Abbiamo intervistato l’avvocato Annamaria Bernardini de Pace, uno dei massimi esperti italiani di diritto di famiglia, sul rapporto tra crisi coniugale e protezione del patrimonio.
Partiamo dalla scelta di base: meglio la comunione o la separazione dei beni?
«I coniugi possono scegliere due strade: la comunione dei beni è la scelta d’amore e la separazione dei beni quella salvifica. Con la comunione tutto quello che si acquista dopo il matrimonio, compresi gli interessi sui patrimoni personali, si cumula e alla separazione va diviso per due. Con la separazione dei beni, invece, ciascun coniuge continua a occuparsi del proprio patrimonio: chi non ne ha non lo accumula, a meno che non riceva un’eredità o dei regali, o non se lo costruisca con il proprio lavoro».
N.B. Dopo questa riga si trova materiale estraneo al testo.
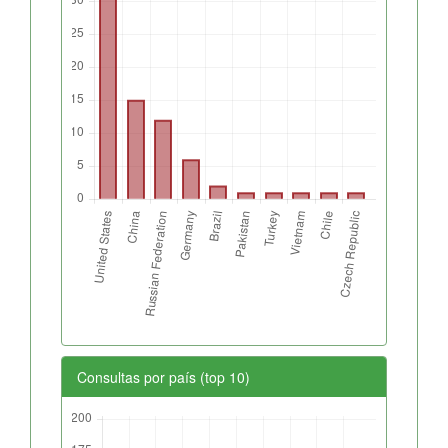
Consultas por país (top 10)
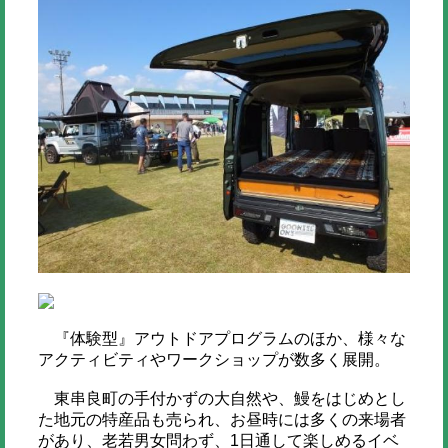
『体験型』アウトドアプログラムのほか、様々な
アクティビティやワークショップが数多く展開。
東串良町の手付かずの大自然や、鰻をはじめとし
た地元の特産品も売られ、お昼時には多くの来場者
があり、老若男女問わず、1日通して楽しめるイベ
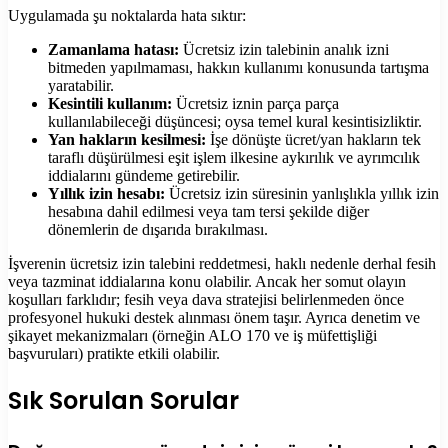
Uygulamada şu noktalarda hata sıktır:
Zamanlama hatası:
Ücretsiz izin talebinin analık izni
bitmeden yapılmaması, hakkın kullanımı konusunda tartışma
yaratabilir.
Kesintili kullanım:
Ücretsiz iznin parça parça
kullanılabileceği düşüncesi; oysa temel kural kesintisizliktir.
Yan hakların kesilmesi:
İşe dönüşte ücret/yan hakların tek
taraflı düşürülmesi eşit işlem ilkesine aykırılık ve ayrımcılık
iddialarını gündeme getirebilir.
Yıllık izin hesabı:
Ücretsiz izin süresinin yanlışlıkla yıllık izin
hesabına dahil edilmesi veya tam tersi şekilde diğer
dönemlerin de dışarıda bırakılması.
İşverenin ücretsiz izin talebini reddetmesi, haklı nedenle derhal fesih
veya tazminat iddialarına konu olabilir. Ancak her somut olayın
koşulları farklıdır; fesih veya dava stratejisi belirlenmeden önce
profesyonel hukuki destek alınması önem taşır. Ayrıca denetim ve
şikayet mekanizmaları (örneğin ALO 170 ve iş müfettişliği
başvuruları) pratikte etkili olabilir.
Sık Sorulan Sorular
E per chi ha un patrimonio importante?
«C’è anche la questione della successione: se un coniuge molto ricco muore, l’altro, insieme ai figli, eredita tutto. Per questo chi ha un patrimonio significativo spesso costituisce un trust, magari affidandosi ad avvocati specializzati solo in questo. Si può anche organizzare che il coniuge sia in parte beneficiario, ma di solito restano beneficiari il disponente stesso e i figli».
Alcune sentenze della Cassazione, però, hanno dato ragione al coniuge escluso...
«Si vede che quei trust erano fatti male. Non tutti gli avvocati sono capaci: capita che disegnino trust sbagliati, con coinvolgimenti scorretti dei cespiti, magari proprio per sottrarsi alla legge ereditaria. Ma va detto un principio fondamentale: nessuno ha diritto a ereditare finché chi dovrebbe lasciare qualcosa è vivo».
Si parla anche di patti prematrimoniali, che in Italia restano vietati...
«C’è un divieto, ma io li redigo da vent’anni, avendo cura che non siano nulli, cioè che non vadano contro la legge. Non scrivo accordi sulla frequenza dei rapporti sessuali: serve sempre il consenso reciproco, non può essere scritto in un contratto. Scrivo invece cosa si prevede se uno dei due si trasferisce per lavoro e l’altro rinuncia al proprio impiego per seguirlo: stabiliamo, per esempio, che riceva lo stipendio che percepiva prima. Sulla successione, invece, questi patti non si possono fare: sono vietati e io non li redigo».
Infine, il nodo dell’infedeltà: c’entra con il patrimonio?
«Certo, perché se la separazione si chiude con l’addebito, chi se lo vede attribuire perde il diritto a ereditare. Il problema è che le prove devono essere certe e indiscutibili: non basta la convinzione che uno abbia tradito. Conta anche la bravura dell’avvocato, che deve scegliere gli investigatori giusti, con mandati corretti, perché possano testimoniare di aver operato nei limiti della legge».